Many of us here are interested in developing new tech for supporting fieldwork, and to this end, I thought it’d be nice to start an open-ended discussion about what an ideal fieldwork app would do. Many people use ELAN and FLEx for doing their documentation work, and we must respect the developers of these apps immensely for their groundbreaking and long-lived work in this space, but I know many people whose needs are not entirely served by either app.
So let’s pose the question: how do ELAN, FLEx, and other tools serve your needs at the moment, and in your ideal world, what would your app do for you? While I haven’t conducted serious fieldwork myself, I’ll get this thread started by sharing some thoughts I’ve heard from fieldworkers I know.
ELAN: nice because it has very configurable tiers and time-alignable annotations, but lacks support for “project-wide” data such as orthographies and morphemes/lemmas.
FLEx: has nice support for “project-wide” data like morphemes and lemmas, enabling bulk edits, but morpheme segmentation doesn’t always work as expected depending on orthographies (esp. for tonal languages), syncing data with collaborators doesn’t always work straightforwardly, and it can be difficult to install.
As far as a new app goes, here are some ideas that have been in my head:
- “Free” dictionary: If an annotation app existed that were implemented as a web application, it would use a database (like SQLite), and since dictionary websites/apps, are primarily read-only, they could be implemented on top of the same database the web application is using, giving anyone using the app a low-maintenance way to also provide their communities with a dictionary
- ML integration: there’s been a lot of work recently in the computational community on automating tasks fieldworkers have to do, such as audio transcription and interlinearization.
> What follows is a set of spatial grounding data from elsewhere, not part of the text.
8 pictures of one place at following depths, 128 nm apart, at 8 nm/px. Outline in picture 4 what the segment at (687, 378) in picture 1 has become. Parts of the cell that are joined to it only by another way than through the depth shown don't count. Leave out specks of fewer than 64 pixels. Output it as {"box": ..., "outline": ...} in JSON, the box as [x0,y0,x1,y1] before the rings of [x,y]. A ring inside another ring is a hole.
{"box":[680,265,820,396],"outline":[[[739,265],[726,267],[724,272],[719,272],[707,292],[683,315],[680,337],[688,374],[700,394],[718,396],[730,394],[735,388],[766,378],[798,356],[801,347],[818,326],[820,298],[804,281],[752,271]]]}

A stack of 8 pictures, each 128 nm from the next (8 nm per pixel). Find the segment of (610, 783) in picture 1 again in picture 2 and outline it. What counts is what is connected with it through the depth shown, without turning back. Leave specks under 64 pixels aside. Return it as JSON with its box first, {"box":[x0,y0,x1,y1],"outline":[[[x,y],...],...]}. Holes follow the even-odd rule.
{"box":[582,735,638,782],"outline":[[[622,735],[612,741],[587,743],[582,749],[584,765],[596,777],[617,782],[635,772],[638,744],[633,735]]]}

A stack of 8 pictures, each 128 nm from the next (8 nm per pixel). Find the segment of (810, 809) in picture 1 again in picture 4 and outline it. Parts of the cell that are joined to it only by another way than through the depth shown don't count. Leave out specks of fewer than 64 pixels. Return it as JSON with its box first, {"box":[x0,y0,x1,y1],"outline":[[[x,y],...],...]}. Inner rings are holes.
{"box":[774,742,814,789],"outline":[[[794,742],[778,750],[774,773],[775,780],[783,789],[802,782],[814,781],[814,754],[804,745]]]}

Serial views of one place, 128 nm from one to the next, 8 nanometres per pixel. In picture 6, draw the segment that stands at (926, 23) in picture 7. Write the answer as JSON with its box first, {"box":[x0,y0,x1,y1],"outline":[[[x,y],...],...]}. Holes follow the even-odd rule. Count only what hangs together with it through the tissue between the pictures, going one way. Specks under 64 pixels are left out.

It’s generally hard to integrate these algorithms into existing apps, but a good one would allow machine learning models to be integrated into the app so that e.g. when an audio file is uploaded it is automatically transcribed, or when a word is entered it is automatically interlinearized.
- Import/export API: there are some formats that are quite common, such as EAF or FLEx XML, but people will inevitably have to import or export their data using less common formats, and the best solution for a case like this is to provide a simple Python or JavaScript API for people to use to import or export their data, assuming a minimum of programming knowledge.